Ayana Holloway Arce Explained

Ayana Holloway Arce
Workplaces:Duke University
Lawrence Berkeley National Laboratory
Alma Mater:Harvard University
Princeton University

Ayana Tamu Arce (Holloway) is an American physicist and professor of physics at Duke University. She works on particle physics, using data from the Large Hadron Collider to understand phenomena beyond the Standard Model.

Early life and education

Arce was born in Lansing, Michigan[1] and studied physics at Princeton University, graduating with honors and a bachelor's degree in 1998.[2]
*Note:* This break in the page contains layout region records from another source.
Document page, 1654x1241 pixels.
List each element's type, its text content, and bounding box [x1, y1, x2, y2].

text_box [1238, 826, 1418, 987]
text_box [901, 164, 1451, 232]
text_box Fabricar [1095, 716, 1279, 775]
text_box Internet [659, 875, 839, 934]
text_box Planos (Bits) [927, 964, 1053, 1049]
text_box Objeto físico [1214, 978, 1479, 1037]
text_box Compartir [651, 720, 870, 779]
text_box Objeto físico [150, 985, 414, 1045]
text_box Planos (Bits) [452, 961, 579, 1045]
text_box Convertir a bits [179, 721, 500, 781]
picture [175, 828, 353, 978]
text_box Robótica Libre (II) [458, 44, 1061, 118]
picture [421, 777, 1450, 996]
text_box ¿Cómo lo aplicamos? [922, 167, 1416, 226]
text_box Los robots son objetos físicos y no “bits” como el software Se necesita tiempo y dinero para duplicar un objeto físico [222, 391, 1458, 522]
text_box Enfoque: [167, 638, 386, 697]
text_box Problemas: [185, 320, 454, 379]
She moved on to Harvard University for her PhD, working as the Collider Detector at the Fermilab (CDF) detector at the Fermi National Accelerator Laboratory. She completed her PhD in 2006.[3]

Family

Her mother, Karla, is James B. Duke Professor of English and Law at Duke University, with special interest in African American culture. Her father, Russell Holloway, is a computer scientist and Pratt School of Engineering's Associate Dean for Corporate and Industrial Relations.[4]

Research

After her Ph.D., Arce completed a Chamberlain post-doctoral fellowship at Lawrence Berkeley National Laboratory, where she worked on experimental techniques to measure the properties of heavy unstable particles.[5] Arce joined Duke University in 2010 and was made a Woodrow Wilson Foundation Fellow in 2012.[6] Arce is working on the calorimeter detector at the ATLAS experiment.[7] [8] She is working on jet substructure reconstruction, and the use of jet tagging in diboson resonances.[9] [10] [11] [12]

In 2017 Arce and her mother, Karla, were involved in Duke University's commemorations of 50 years of Black faculty scholarship. She was excited by the film Hidden Figures and has taken part in national discussions looking at how to engage more people of colour in scientific careers.[13] She is part of the Triangle Universities Nuclear Laboratory research consortium, which supports undergraduate students to complete summer research projects in nuclear and particle physics.[14]

References

  1. Web site: Basgall. Monte. Tracing Family Threads Toward Superstrings. Duke Today. en. January 6, 2010.
  2. Web site: Ayana T. Arce Department of Physics. phy.duke.edu. en. 2018-05-12.
  3. Web site: Ayana Holloway-Arce – AAWIP. aawip.com. en-US. 2018-05-12.
  4. Web site: 2010-01-06 . Tracing Family Threads Toward Superstrings . 2024-01-12 . Duke Today . en.
  5. Web site: Ayana Arce: HEP's Newest Faculty Member Department of Physics. phy.duke.edu. en. 2018-05-12.
  6. Web site: Woodrow Wilson National Fellowship Foundation Arce, Ayana. woodrow.org. en. 2018-05-12.
  7. Web site: Interview - Ayana Arce. learner.org. 2018-05-12. https://web.archive.org/web/20190306043759/https://www.learner.org/courses/physics/scientist/transcripts/arce.html. 2019-03-06. dead.
  8. News: Something goes bump in the data. symmetry magazine. 2018-05-12. en.
  9. Web site: Nuclear Particle Astrophysics (NPA) Seminar: Ayana Arce, Duke University, "Hidden structure and high-mass diboson resonance searches at ATLAS" Department of Physics. physics.yale.edu. en. 2018-05-12.
  10. Web site: Dirty dibosons and hidden structure at the Large Hadron Collider Physics Department UMass Amherst. Physics Department at UMass Amherst. en. 2018-05-12.
  11. Web site: Hidden structure and high-mass diboson resonance searches at ATLAS. Yale University. 2018-05-11.
  12. Web site: Diboson Resonance Searches at ATLAS Theoretical Physics Department. theory.fnal.gov. en-US. 2018-05-12.
  13. Web site: Hidden Figures into the light CERN. home.cern. en. 2018-05-12.
  14. Web site: NSF Award Search: Award#1757783 - REU Site: Undergraduate Research in Nuclear and Particle Physics at TUNL/Duke University. nsf.gov. 2018-05-12.